De mais a mais, é tarefa das mais difíceis escolher juízes, daí por que o rigor na seleção. Não se trata de preencher vagas em uma fábrica ou em uma construção.
A par dos conhecimentos técnico-jurídicos, o candidato tem que ostentar reputação ilibada, vocação para exercer o mister, caráter, personalidade destacada, determinação e, sobretudo, destemor em sentido lato, haja vista as constantes notícias de assassinatos de magistrados ou agressão aos seus parentes. Para tanto, os candidatos, às vezes sem saber, quando têm contato com a comissão do concurso, se submetem a uma bateria de exames de ordem social, comportamental, postura, tirocínio, encadeamento de raciocínio lógico, avaliação psicológica, atributos dos quais o magistrado não pode prescindir.
Poder-se-ia indagar: seria necessário tanto?! E a resposta é positiva, quando se sabe que as organizações criminosas têm pago estudos para os seus afiliados, a fim de infiltrar nos quadros dos três poderes pessoas que no futuro podem beneficiá-los.
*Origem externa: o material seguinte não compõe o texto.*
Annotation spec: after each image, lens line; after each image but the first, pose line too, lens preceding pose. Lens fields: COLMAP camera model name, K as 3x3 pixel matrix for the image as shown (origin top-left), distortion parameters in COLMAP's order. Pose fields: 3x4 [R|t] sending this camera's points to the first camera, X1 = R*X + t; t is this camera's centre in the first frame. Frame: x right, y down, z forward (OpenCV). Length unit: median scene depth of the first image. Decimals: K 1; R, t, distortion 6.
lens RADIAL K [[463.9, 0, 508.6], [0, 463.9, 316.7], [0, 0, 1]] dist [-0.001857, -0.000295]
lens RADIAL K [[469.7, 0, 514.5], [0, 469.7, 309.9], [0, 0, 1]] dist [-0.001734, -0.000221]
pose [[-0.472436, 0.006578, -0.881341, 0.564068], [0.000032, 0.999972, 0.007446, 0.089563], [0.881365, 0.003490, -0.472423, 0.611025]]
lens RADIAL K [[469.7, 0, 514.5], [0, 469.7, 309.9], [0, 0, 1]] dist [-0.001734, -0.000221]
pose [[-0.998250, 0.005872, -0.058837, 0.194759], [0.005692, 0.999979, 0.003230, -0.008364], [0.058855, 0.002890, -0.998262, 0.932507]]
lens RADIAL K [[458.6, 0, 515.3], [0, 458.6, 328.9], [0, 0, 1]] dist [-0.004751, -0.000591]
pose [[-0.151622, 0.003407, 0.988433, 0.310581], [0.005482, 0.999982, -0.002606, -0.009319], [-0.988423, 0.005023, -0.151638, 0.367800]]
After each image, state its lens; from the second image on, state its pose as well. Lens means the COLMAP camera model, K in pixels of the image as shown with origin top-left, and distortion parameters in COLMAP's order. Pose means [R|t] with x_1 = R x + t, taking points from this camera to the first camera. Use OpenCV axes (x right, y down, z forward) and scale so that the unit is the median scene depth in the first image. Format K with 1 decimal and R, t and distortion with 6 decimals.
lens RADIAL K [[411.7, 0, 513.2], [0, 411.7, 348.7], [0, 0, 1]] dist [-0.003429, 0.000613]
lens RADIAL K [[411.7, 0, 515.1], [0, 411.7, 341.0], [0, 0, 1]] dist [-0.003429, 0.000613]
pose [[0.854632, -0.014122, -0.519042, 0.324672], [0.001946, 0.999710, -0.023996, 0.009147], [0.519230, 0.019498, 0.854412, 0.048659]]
Além disso, a magistratura, em todo país político e democraticamente organizado, não se consubstancia num quadro de simples funcionário público, mas sim numa carreira de Estado, onde seus membros devem receber subsídios condignos ao cargo que representam (ao contrário do que erroneamente se divulga, porquanto os vencimentos se encontram em patamares muito aquém de um executivo de porte médio que trabalha na iniciativa privada).
Saliente-se que tais subsídios não se prestam para satisfazer interesses pessoais, mas sim para garantir os interesses dos jurisdicionados, visto que esses magistrados, ao julgar causas que envolvam milhões ou bilhões de reais, não se sintam tentados a desonrar a toga. Por mais que se faça essa triagem, como em toda atividade humana, o juiz também pode cometer pecadilhos, os quais, no estado de São Paulo, são prontamente apurados pela Corregedoria Geral de Justiça, sendo certo que o agente do Poder Judiciário, se for o caso, será julgado, garantindo-se-lhe o devido processo legal, como a todo e qualquer demandado. Como se vê, o concurso da magistratura, o do Instituto Rio Branco, o das Agulhas Negras, entre outros, devem voltar sua ótica não só para o conhecimento intelectual do candidato, mas sobretudo ao homem na acepção do termo. Não sei a quem interessa o descrédito do Poder Judiciário, mas estou cônscio de que as consequências serão funestas. Imagine-se um Judiciário débil, verdadeiramente fragilizado, ter que julgar questão envolvendo a estatização do papel da imprensa, numa forma indireta de bolorenta censura, como ocorreu na vizinha Argentina e, como ocorrerá em lei semelhante no Equador, que se encontra em fase de vacatio legis? É tempo de reflexão!
José Carlos Gonçalves Xavier de Aquino é desembargador do Tribunal de Justiça de São Paulo (TJSP) e presidente da Comissão do 183º concurso da magistratura de São Paulo.